• WHAT YOU ARE ASKED TO DO: This exercise asks for a copy of each line in the records below with the word "este" in it.

::: DATA PROVIDED

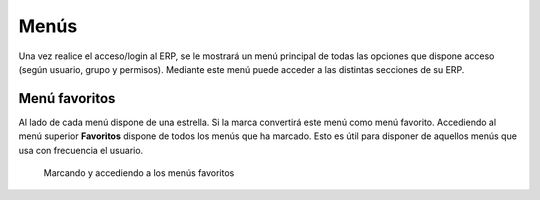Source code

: =====
Menús
=====

Una vez realice el acceso/login al ERP, se le mostrará un menú principal de todas
las opciones que dispone acceso (según usuario, grupo y permisos). Mediante este
menú puede acceder a las distintas secciones de su ERP.

Menú favoritos
==============

Al lado de cada menú dispone de una estrella. Si la marca convertirá este menú
como menú favorito. 
Accediendo al menú superior **Favoritos** dispone de todos los menús que ha marcado.
Esto es útil para disponer de aquellos menús que usa con frecuencia el usuario.

.. figure:: images/tryton-bookmarks.png

   Marcando y accediendo a los menús favoritos
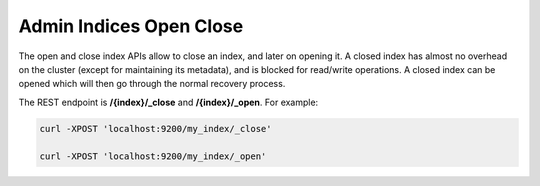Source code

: ========================
Admin Indices Open Close
========================

The open and close index APIs allow to close an index, and later on opening it. A closed index has almost no overhead on the cluster (except for maintaining its metadata), and is blocked for read/write operations. A closed index can be opened which will then go through the normal recovery process.


The REST endpoint is **/{index}/_close** and **/{index}/_open**. For example:


.. code-block:: js

    curl -XPOST 'localhost:9200/my_index/_close'
    
    curl -XPOST 'localhost:9200/my_index/_open'


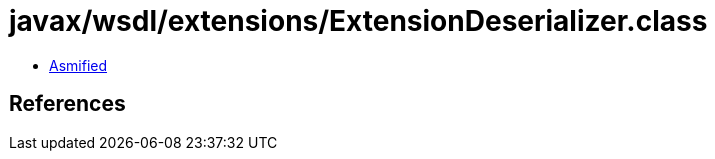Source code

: = javax/wsdl/extensions/ExtensionDeserializer.class

 - link:ExtensionDeserializer-asmified.java[Asmified]

== References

::::::

• EXERCISE SOLUTION:
las opciones que dispone acceso (según usuario, grupo y permisos). Mediante este
Al lado de cada menú dispone de una estrella. Si la marca convertirá este menú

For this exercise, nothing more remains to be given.